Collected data
◆ ◆ ◆

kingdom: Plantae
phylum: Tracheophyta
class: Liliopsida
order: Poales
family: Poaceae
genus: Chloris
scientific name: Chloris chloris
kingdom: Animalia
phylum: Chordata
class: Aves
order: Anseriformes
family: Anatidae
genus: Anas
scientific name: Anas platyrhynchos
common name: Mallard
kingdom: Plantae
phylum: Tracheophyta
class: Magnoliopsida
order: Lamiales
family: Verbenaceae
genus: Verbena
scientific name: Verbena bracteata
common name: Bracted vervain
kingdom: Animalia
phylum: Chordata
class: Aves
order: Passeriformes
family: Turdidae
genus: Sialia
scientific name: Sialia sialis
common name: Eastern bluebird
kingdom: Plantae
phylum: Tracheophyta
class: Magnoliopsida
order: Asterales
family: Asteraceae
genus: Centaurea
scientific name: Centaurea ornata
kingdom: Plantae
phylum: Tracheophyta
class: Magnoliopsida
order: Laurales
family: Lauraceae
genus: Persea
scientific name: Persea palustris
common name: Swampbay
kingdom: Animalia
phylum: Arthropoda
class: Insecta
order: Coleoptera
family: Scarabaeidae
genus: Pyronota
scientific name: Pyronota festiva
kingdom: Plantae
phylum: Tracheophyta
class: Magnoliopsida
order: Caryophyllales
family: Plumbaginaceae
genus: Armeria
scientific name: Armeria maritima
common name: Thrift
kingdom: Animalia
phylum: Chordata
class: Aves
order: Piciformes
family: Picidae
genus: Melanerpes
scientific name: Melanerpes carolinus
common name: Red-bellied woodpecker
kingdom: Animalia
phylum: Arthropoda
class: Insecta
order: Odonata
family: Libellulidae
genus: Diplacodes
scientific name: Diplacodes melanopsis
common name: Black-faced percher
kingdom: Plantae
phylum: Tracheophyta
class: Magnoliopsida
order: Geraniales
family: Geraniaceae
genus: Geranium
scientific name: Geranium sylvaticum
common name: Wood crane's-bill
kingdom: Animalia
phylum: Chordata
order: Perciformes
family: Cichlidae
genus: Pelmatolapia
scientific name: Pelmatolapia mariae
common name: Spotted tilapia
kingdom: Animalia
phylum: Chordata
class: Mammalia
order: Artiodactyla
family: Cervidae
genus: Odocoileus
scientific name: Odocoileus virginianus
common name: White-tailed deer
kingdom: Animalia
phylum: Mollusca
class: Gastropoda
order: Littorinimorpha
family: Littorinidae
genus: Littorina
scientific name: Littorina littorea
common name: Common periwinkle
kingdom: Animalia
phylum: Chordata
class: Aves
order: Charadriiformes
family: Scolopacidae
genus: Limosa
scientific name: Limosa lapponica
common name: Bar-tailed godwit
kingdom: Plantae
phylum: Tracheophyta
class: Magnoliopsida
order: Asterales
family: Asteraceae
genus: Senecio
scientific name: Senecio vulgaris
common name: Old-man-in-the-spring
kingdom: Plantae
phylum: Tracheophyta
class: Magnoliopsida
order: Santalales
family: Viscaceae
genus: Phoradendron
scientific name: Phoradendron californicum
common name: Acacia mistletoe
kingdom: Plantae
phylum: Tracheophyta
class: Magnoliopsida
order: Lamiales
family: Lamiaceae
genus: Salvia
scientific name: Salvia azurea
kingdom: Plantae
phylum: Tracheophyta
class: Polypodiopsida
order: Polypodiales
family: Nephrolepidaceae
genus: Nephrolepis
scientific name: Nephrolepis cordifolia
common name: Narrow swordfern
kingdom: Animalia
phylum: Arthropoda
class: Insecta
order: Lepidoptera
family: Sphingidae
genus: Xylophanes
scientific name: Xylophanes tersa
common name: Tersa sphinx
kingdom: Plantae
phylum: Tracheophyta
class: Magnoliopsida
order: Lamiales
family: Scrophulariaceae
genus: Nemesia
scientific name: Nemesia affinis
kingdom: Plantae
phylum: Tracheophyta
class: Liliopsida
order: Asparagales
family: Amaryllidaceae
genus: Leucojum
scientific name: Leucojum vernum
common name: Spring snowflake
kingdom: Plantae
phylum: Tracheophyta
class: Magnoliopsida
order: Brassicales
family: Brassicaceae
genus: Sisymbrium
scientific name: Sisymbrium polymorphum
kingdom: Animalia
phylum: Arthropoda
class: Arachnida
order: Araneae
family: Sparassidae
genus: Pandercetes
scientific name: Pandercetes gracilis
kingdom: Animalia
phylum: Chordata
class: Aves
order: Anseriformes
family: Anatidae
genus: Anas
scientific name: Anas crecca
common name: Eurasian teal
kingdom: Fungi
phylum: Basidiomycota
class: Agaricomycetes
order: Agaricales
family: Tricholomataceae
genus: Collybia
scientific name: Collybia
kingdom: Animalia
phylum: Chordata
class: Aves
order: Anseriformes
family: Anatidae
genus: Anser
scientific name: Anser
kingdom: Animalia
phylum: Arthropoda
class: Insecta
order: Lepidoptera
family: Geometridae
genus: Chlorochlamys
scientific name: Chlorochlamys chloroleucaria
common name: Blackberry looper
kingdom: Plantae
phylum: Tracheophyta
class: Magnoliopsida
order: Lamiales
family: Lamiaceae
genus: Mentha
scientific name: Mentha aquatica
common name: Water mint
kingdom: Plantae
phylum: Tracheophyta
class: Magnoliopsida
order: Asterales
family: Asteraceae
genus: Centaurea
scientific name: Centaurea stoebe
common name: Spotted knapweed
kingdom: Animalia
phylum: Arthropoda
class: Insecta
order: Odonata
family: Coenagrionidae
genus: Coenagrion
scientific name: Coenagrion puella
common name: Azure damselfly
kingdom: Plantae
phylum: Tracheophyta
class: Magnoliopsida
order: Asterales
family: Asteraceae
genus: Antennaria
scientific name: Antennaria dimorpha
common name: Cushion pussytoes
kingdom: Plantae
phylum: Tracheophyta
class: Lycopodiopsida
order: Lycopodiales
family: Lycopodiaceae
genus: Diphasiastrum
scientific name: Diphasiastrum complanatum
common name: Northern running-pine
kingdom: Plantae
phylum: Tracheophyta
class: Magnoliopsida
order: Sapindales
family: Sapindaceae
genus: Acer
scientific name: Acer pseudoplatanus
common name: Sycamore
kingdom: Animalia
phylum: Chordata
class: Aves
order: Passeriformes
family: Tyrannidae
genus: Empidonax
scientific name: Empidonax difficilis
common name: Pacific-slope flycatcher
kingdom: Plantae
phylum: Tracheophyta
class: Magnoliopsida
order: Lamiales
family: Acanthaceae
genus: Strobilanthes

◆ ◆ ◆

◆ **What is being asked**
Rewrite the data from the line holding "order: Araneae" through the line holding "scientific name: Chlorochlamys chloroleucaria", inclusive, changing every "phylum" to "division" and leaving everything else as it is.

◆ **Answer below**
order: Araneae
family: Sparassidae
genus: Pandercetes
scientific name: Pandercetes gracilis
kingdom: Animalia
division: Chordata
class: Aves
order: Anseriformes
family: Anatidae
genus: Anas
scientific name: Anas crecca
common name: Eurasian teal
kingdom: Fungi
division: Basidiomycota
class: Agaricomycetes
order: Agaricales
family: Tricholomataceae
genus: Collybia
scientific name: Collybia
kingdom: Animalia
division: Chordata
class: Aves
order: Anseriformes
family: Anatidae
genus: Anser
scientific name: Anser
kingdom: Animalia
division: Arthropoda
class: Insecta
order: Lepidoptera
family: Geometridae
genus: Chlorochlamys
scientific name: Chlorochlamys chloroleucaria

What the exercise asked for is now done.